Transcribed page contents:
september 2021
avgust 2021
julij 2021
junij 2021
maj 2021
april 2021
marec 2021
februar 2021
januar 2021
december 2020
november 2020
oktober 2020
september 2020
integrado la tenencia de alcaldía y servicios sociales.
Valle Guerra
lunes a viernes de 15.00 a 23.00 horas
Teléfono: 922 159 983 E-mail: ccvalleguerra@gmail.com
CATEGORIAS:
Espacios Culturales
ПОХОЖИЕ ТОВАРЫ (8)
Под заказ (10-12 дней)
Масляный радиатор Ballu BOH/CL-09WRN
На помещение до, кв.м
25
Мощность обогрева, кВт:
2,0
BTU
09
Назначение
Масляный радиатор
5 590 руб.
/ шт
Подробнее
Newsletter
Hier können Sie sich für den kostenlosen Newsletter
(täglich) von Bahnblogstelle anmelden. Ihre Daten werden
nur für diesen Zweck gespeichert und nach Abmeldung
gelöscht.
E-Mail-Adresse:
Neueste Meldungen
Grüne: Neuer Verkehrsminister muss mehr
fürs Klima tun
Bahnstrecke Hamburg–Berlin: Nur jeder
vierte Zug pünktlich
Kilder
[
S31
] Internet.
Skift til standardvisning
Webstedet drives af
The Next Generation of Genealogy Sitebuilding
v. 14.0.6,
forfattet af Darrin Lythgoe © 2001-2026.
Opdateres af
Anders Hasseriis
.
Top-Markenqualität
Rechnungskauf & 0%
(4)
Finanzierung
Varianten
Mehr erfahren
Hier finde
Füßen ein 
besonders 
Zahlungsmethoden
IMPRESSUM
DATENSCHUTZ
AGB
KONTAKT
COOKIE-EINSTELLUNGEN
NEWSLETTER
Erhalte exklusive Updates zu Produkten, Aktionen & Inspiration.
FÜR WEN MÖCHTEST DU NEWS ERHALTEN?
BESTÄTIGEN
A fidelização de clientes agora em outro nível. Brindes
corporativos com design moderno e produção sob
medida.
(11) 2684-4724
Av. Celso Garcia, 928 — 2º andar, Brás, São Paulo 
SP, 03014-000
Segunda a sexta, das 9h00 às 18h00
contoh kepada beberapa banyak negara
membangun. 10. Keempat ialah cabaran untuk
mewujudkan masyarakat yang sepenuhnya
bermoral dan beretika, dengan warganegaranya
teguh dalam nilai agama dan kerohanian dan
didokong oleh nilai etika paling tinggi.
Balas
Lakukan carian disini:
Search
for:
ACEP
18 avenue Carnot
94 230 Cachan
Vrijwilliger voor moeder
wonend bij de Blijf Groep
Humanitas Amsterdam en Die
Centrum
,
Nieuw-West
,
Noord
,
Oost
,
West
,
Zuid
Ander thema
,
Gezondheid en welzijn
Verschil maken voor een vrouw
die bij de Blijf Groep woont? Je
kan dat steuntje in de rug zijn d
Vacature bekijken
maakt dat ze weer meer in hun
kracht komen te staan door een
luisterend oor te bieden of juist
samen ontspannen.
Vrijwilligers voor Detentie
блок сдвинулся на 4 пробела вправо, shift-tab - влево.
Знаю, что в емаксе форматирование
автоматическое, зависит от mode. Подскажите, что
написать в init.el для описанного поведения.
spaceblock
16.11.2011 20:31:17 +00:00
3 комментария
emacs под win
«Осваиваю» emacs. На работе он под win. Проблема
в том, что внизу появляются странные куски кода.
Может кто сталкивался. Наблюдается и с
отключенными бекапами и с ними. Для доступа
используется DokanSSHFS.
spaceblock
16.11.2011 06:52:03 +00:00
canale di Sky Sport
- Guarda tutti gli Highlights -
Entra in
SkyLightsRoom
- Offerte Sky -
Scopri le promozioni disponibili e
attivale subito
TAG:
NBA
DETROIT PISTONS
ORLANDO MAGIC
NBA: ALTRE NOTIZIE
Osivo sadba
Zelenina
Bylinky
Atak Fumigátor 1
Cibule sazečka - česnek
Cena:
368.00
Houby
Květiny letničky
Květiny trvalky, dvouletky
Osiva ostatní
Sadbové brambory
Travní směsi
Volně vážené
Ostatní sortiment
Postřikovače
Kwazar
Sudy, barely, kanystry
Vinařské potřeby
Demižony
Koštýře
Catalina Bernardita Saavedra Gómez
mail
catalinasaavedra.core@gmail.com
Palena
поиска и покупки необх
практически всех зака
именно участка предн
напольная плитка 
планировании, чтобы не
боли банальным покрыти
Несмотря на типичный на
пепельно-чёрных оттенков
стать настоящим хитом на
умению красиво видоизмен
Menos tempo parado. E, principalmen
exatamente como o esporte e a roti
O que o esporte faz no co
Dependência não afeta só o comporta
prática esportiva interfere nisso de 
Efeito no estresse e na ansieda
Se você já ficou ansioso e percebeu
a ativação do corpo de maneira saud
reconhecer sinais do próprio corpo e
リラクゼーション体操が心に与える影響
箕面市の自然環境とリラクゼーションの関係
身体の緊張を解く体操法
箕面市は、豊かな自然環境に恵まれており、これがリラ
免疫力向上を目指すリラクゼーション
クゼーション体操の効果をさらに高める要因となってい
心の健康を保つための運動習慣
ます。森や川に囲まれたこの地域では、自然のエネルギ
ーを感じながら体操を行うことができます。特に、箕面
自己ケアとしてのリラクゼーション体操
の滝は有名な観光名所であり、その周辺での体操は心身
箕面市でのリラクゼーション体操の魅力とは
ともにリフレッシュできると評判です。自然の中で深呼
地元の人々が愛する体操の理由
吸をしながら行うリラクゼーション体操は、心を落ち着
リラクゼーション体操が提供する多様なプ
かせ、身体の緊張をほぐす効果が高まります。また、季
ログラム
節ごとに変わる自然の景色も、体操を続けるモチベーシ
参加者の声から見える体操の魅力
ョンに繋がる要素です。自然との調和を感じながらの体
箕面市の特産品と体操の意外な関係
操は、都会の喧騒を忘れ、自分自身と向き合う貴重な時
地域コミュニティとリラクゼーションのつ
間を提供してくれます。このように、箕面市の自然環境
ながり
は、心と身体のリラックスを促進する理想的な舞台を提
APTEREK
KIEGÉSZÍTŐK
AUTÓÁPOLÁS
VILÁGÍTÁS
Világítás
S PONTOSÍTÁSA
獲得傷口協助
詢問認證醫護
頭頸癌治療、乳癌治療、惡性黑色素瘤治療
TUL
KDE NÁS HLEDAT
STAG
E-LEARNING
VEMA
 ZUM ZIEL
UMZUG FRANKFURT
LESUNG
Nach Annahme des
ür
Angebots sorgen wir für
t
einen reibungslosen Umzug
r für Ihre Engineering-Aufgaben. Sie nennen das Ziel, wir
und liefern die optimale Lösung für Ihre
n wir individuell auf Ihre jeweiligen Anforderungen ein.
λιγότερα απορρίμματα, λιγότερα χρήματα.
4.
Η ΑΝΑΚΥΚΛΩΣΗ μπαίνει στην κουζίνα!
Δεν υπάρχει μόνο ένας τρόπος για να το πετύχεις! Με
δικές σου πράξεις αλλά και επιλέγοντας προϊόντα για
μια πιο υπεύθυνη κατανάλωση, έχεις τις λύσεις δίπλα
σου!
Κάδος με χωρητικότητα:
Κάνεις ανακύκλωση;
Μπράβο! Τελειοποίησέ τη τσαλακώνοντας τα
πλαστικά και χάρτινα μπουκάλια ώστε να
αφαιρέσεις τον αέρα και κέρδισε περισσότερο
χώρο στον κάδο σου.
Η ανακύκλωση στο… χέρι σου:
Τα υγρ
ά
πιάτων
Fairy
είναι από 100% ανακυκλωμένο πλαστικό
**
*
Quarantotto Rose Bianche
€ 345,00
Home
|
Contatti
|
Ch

Your objective:
Repeat all of the data exactly.

Task solution:
september 2021
avgust 2021
julij 2021
junij 2021
maj 2021
april 2021
marec 2021
februar 2021
januar 2021
december 2020
november 2020
oktober 2020
september 2020
integrado la tenencia de alcaldía y servicios sociales.
Valle Guerra
lunes a viernes de 15.00 a 23.00 horas
Teléfono: 922 159 983 E-mail: ccvalleguerra@gmail.com
CATEGORIAS:
Espacios Culturales
ПОХОЖИЕ ТОВАРЫ (8)
Под заказ (10-12 дней)
Масляный радиатор Ballu BOH/CL-09WRN
На помещение до, кв.м
25
Мощность обогрева, кВт:
2,0
BTU
09
Назначение
Масляный радиатор
5 590 руб.
/ шт
Подробнее
Newsletter
Hier können Sie sich für den kostenlosen Newsletter
(täglich) von Bahnblogstelle anmelden. Ihre Daten werden
nur für diesen Zweck gespeichert und nach Abmeldung
gelöscht.
E-Mail-Adresse:
Neueste Meldungen
Grüne: Neuer Verkehrsminister muss mehr
fürs Klima tun
Bahnstrecke Hamburg–Berlin: Nur jeder
vierte Zug pünktlich
Kilder
[
S31
] Internet.
Skift til standardvisning
Webstedet drives af
The Next Generation of Genealogy Sitebuilding
v. 14.0.6,
forfattet af Darrin Lythgoe © 2001-2026.
Opdateres af
Anders Hasseriis
.
Top-Markenqualität
Rechnungskauf & 0%
(4)
Finanzierung
Varianten
Mehr erfahren
Hier finde
Füßen ein 
besonders 
Zahlungsmethoden
IMPRESSUM
DATENSCHUTZ
AGB
KONTAKT
COOKIE-EINSTELLUNGEN
NEWSLETTER
Erhalte exklusive Updates zu Produkten, Aktionen & Inspiration.
FÜR WEN MÖCHTEST DU NEWS ERHALTEN?
BESTÄTIGEN
A fidelização de clientes agora em outro nível. Brindes
corporativos com design moderno e produção sob
medida.
(11) 2684-4724
Av. Celso Garcia, 928 — 2º andar, Brás, São Paulo 
SP, 03014-000
Segunda a sexta, das 9h00 às 18h00
contoh kepada beberapa banyak negara
membangun. 10. Keempat ialah cabaran untuk
mewujudkan masyarakat yang sepenuhnya
bermoral dan beretika, dengan warganegaranya
teguh dalam nilai agama dan kerohanian dan
didokong oleh nilai etika paling tinggi.
Balas
Lakukan carian disini:
Search
for:
ACEP
18 avenue Carnot
94 230 Cachan
Vrijwilliger voor moeder
wonend bij de Blijf Groep
Humanitas Amsterdam en Die
Centrum
,
Nieuw-West
,
Noord
,
Oost
,
West
,
Zuid
Ander thema
,
Gezondheid en welzijn
Verschil maken voor een vrouw
die bij de Blijf Groep woont? Je
kan dat steuntje in de rug zijn d
Vacature bekijken
maakt dat ze weer meer in hun
kracht komen te staan door een
luisterend oor te bieden of juist
samen ontspannen.
Vrijwilligers voor Detentie
блок сдвинулся на 4 пробела вправо, shift-tab - влево.
Знаю, что в емаксе форматирование
автоматическое, зависит от mode. Подскажите, что
написать в init.el для описанного поведения.
spaceblock
16.11.2011 20:31:17 +00:00
3 комментария
emacs под win
«Осваиваю» emacs. На работе он под win. Проблема
в том, что внизу появляются странные куски кода.
Может кто сталкивался. Наблюдается и с
отключенными бекапами и с ними. Для доступа
используется DokanSSHFS.
spaceblock
16.11.2011 06:52:03 +00:00
canale di Sky Sport
- Guarda tutti gli Highlights -
Entra in
SkyLightsRoom
- Offerte Sky -
Scopri le promozioni disponibili e
attivale subito
TAG:
NBA
DETROIT PISTONS
ORLANDO MAGIC
NBA: ALTRE NOTIZIE
Osivo sadba
Zelenina
Bylinky
Atak Fumigátor 1
Cibule sazečka - česnek
Cena:
368.00
Houby
Květiny letničky
Květiny trvalky, dvouletky
Osiva ostatní
Sadbové brambory
Travní směsi
Volně vážené
Ostatní sortiment
Postřikovače
Kwazar
Sudy, barely, kanystry
Vinařské potřeby
Demižony
Koštýře
Catalina Bernardita Saavedra Gómez
mail
catalinasaavedra.core@gmail.com
Palena
поиска и покупки необх
практически всех зака
именно участка предн
напольная плитка 
планировании, чтобы не
боли банальным покрыти
Несмотря на типичный на
пепельно-чёрных оттенков
стать настоящим хитом на
умению красиво видоизмен
Menos tempo parado. E, principalmen
exatamente como o esporte e a roti
O que o esporte faz no co
Dependência não afeta só o comporta
prática esportiva interfere nisso de 
Efeito no estresse e na ansieda
Se você já ficou ansioso e percebeu
a ativação do corpo de maneira saud
reconhecer sinais do próprio corpo e
リラクゼーション体操が心に与える影響
箕面市の自然環境とリラクゼーションの関係
身体の緊張を解く体操法
箕面市は、豊かな自然環境に恵まれており、これがリラ
免疫力向上を目指すリラクゼーション
クゼーション体操の効果をさらに高める要因となってい
心の健康を保つための運動習慣
ます。森や川に囲まれたこの地域では、自然のエネルギ
ーを感じながら体操を行うことができます。特に、箕面
自己ケアとしてのリラクゼーション体操
の滝は有名な観光名所であり、その周辺での体操は心身
箕面市でのリラクゼーション体操の魅力とは
ともにリフレッシュできると評判です。自然の中で深呼
地元の人々が愛する体操の理由
吸をしながら行うリラクゼーション体操は、心を落ち着
リラクゼーション体操が提供する多様なプ
かせ、身体の緊張をほぐす効果が高まります。また、季
ログラム
節ごとに変わる自然の景色も、体操を続けるモチベーシ
参加者の声から見える体操の魅力
ョンに繋がる要素です。自然との調和を感じながらの体
箕面市の特産品と体操の意外な関係
操は、都会の喧騒を忘れ、自分自身と向き合う貴重な時
地域コミュニティとリラクゼーションのつ
間を提供してくれます。このように、箕面市の自然環境
ながり
は、心と身体のリラックスを促進する理想的な舞台を提
APTEREK
KIEGÉSZÍTŐK
AUTÓÁPOLÁS
VILÁGÍTÁS
Világítás
S PONTOSÍTÁSA
獲得傷口協助
詢問認證醫護
頭頸癌治療、乳癌治療、惡性黑色素瘤治療
TUL
KDE NÁS HLEDAT
STAG
E-LEARNING
VEMA
 ZUM ZIEL
UMZUG FRANKFURT
LESUNG
Nach Annahme des
ür
Angebots sorgen wir für
t
einen reibungslosen Umzug
r für Ihre Engineering-Aufgaben. Sie nennen das Ziel, wir
und liefern die optimale Lösung für Ihre
n wir individuell auf Ihre jeweiligen Anforderungen ein.
λιγότερα απορρίμματα, λιγότερα χρήματα.
4.
Η ΑΝΑΚΥΚΛΩΣΗ μπαίνει στην κουζίνα!
Δεν υπάρχει μόνο ένας τρόπος για να το πετύχεις! Με
δικές σου πράξεις αλλά και επιλέγοντας προϊόντα για
μια πιο υπεύθυνη κατανάλωση, έχεις τις λύσεις δίπλα
σου!
Κάδος με χωρητικότητα:
Κάνεις ανακύκλωση;
Μπράβο! Τελειοποίησέ τη τσαλακώνοντας τα
πλαστικά και χάρτινα μπουκάλια ώστε να
αφαιρέσεις τον αέρα και κέρδισε περισσότερο
χώρο στον κάδο σου.
Η ανακύκλωση στο… χέρι σου:
Τα υγρ
ά
πιάτων
Fairy
είναι από 100% ανακυκλωμένο πλαστικό
**
*
Quarantotto Rose Bianche
€ 345,00
Home
|
Contatti
|
Ch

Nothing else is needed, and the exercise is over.